#### EXCERPTED TEXT
■ ■ ■

How does a writer deal with a case of divided loyalties, when his two favorite teams play each other in a crucial series? There's only one way: with divided writing. The first half of this column was written last Thursday night, with the Oakland A's leading in the American League Division Series two games to none. The second was written Tuesday morning.
Somewhere in his monumental "The Decline and Fall of the Roman Empire" Edward Gibbon wrote of the effect arrogance has on the decline of great powers. I can't actually tell you where, but the work is monumental so it's got to be in there somewhere. If someone wrote a similar book on baseball, there would be a long chapter on the decline and collapse of the Yankees. What happened over the last two days? What happened is that the Yankees suddenly got old.
It didn't have to happen. For all the talk of how the Yankees buy championships, the same basic core of talent, all of it homegrown, has been with the Yankees through their last three World Series victories: Jorge Posada at catcher, Derek Jeter at short, Bernie Williams in center, and Andy Pettite and Mariano Rivera on the mound. How hard is it to keep a young, fit team together around that kind of base?
And yet, owner George Steinbrenner, general manager Brian Cashman and manager Joe Torre have, in their arrogance, allowed this team to age and deteriorate at the edges to a point where the Yankees haven't so much lost as simply withered away. Before signing off Thursday's 2-0 blank of the defending champs at Yankee Stadium, Tim McCarver remarked that the Oakland A's domination of the Yanks in the first two games -- and domination may seem like an odd choice of words for two games whose scores were 5-3 and 2-0, but I don't know another word for it -- was the result of "Good young pitching," but to me it looked as if what was going out there was more the result of bad old hitting.
The Yankees' pitching matched the A's out for out, but when the A's weren't striking out or popping up with runners on base they were hitting solo homers while the Yankees were scoring just three runs in two games, waving at fastballs and lunging helplessly after sliders in the dirt. Little ball is great, but somewhere along the line it must be backed up with some pop, and the Yankees have let themselves become one of the lightest hitting teams in baseball.

■ ■ ■

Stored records

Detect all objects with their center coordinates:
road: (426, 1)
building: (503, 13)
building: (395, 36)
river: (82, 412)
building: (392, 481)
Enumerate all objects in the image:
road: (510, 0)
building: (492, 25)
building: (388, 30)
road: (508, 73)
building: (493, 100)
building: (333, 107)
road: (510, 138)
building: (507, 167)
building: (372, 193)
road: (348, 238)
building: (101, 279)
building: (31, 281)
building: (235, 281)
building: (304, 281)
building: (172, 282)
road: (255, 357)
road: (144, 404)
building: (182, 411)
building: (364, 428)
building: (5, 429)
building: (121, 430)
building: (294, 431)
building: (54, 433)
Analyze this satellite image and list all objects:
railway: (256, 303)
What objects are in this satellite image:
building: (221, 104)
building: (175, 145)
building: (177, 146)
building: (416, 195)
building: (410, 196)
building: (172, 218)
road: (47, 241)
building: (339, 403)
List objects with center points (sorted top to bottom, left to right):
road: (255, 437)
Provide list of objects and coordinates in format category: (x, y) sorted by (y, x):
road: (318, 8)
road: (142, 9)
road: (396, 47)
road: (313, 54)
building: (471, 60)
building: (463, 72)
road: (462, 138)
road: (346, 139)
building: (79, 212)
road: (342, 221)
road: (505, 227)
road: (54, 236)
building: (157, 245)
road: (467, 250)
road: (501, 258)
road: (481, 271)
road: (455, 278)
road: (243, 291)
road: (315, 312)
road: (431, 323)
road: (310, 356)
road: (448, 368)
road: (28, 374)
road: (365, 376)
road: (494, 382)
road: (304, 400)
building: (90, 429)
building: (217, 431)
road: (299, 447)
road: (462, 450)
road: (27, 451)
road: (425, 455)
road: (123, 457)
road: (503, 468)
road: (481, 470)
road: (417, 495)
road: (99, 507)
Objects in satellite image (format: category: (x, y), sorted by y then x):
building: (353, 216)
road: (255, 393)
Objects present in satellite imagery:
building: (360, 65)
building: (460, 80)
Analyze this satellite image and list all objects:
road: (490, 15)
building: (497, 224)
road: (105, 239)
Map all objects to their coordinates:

■ ■ ■

#### AIM OF THE EXERCISE
Reproduce word for word the part of the baseball column that begins with the words "How does a writer" and ends with "suddenly got old.".

#### FULL OUTPUT
How does a writer deal with a case of divided loyalties, when his two favorite teams play each other in a crucial series? There's only one way: with divided writing. The first half of this column was written last Thursday night, with the Oakland A's leading in the American League Division Series two games to none. The second was written Tuesday morning.
Somewhere in his monumental "The Decline and Fall of the Roman Empire" Edward Gibbon wrote of the effect arrogance has on the decline of great powers. I can't actually tell you where, but the work is monumental so it's got to be in there somewhere. If someone wrote a similar book on baseball, there would be a long chapter on the decline and collapse of the Yankees. What happened over the last two days? What happened is that the Yankees suddenly got old.